Due to the terrain and stopping to take more photos than I planned, my 29 miles took 7-1/2 hours. It also felt like a 40 mile road run due to the extra output required to go up and down mountain trails all day. My glucose control started perfect at 169 and ended perfect at 145. I was fighting a few early on-set hypo’s throughout the run though, most likely due to the heat.
I finished at 4:30pm at train station #2. It was hot and i was spent. I refueled with whatever my body could handle. That happened to be not much; a pop ice to cool down, some chips and a cereal bar along with lots more water on board. Onto the bus i got (the train got cancelled!), took a quick nap and I was back in my manic city. I was now on a tight schedule for round 2; pacing duties for my good friend Keila on her NYC 100 mile race put on by running legend Phil McCarthy. I was to pace the last 18 miles from Brighton Beach, Brooklyn into Times Square.
Home for a shower, change of lycra and a recharge of my Garmin and back out. I grabbed two slices of pizza and headed south via the subway. Dinner time had never been so public! I met my friends at the beach and waited for Keila to arrive with pacer Beck. I had heard she was doing awesome all day via text updates. It was better than anyone had expected, first place by the time Mike, Alisa and myself all jumped in to pace her at mile 83 at 10pm. My sugar was 219 at this point. I had been chomping on some local fruit waiting for her at Brighton Beach and had under calculated the carbs slightly. I took my handheld 20oz bottle of Gatorade, poured half away and added water due to my blood sugar. Let’s roll.
At mile 90, we stopped for a change of shoes and a general refuel. 2nd place Michael Samuels came through and kept on going. At mile 97, I had to stop in desperate need of some sugar. I had miscalculated how much glucose I would need for the last ten miles; I was running mile 45 of my day so it was getting tricky to keep the levels in the right zone (150-200). At 2am in NYC this was not going to be a problem though. I grabbed a Coke from the nearest street vendor and within a few minutes felt better. I laughed at myself for getting dropped by Keila who had been running for 97 miles.
I picked up the pace as I didn’t want to miss the big finish.
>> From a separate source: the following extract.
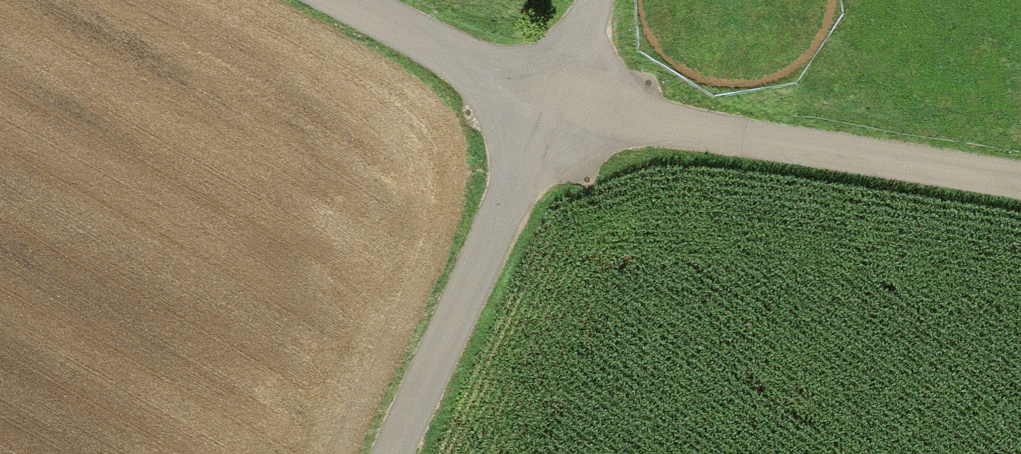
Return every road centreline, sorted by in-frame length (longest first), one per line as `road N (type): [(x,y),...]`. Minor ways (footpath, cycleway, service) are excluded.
road 1 (unclassified): [(545,102),(1020,182)]
road 2 (unclassified): [(387,453),(545,102)]
road 3 (unclassified): [(545,102),(346,0)]

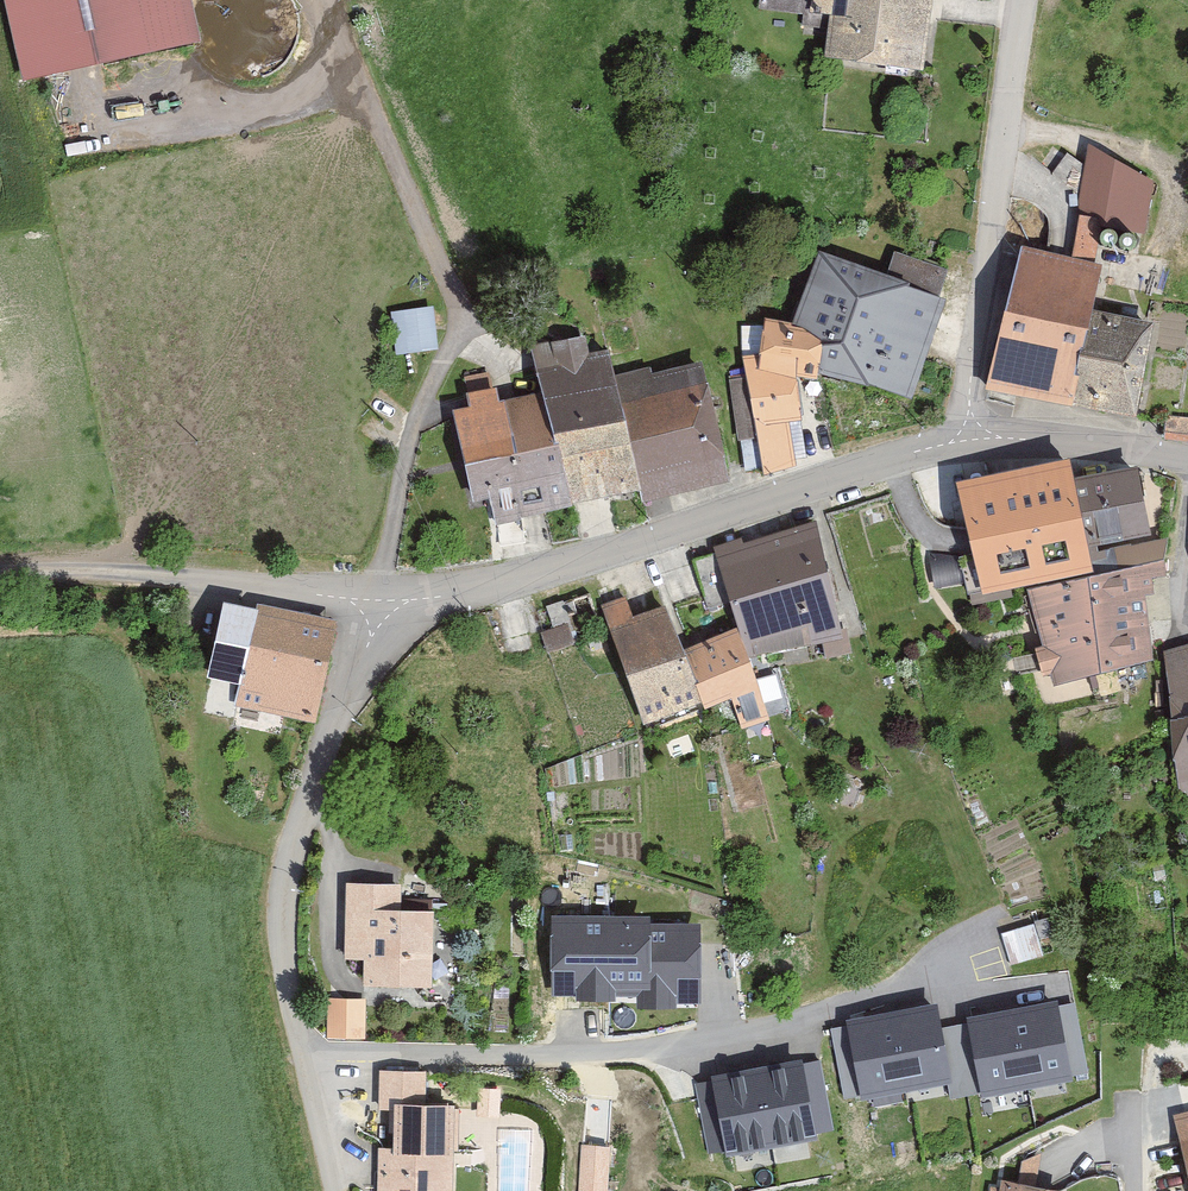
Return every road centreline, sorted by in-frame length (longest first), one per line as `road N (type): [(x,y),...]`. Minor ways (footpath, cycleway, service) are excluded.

I saw second place ahead but this time it wasn’t her. My eyes lit up just as they had done a few weeks earlier in my own race when I saw the top 3 in sight. I ran as fast as I could to catch up with the once again first place speedster. The last mile up Broadway into Times Square was a fantastic experience. Keila sprinted into the bright lights of Times Square and won the race which had a lot of impressive local ultra runners in it.
Far less important, I had logged another back-to-back (it could be argued it was a double as well due to no sleep in between) but 46 training miles over 16 hours into the early hours of Sunday counts. Roll on next weekend if you are anything like this one. Congratulations to the champ 160Keila.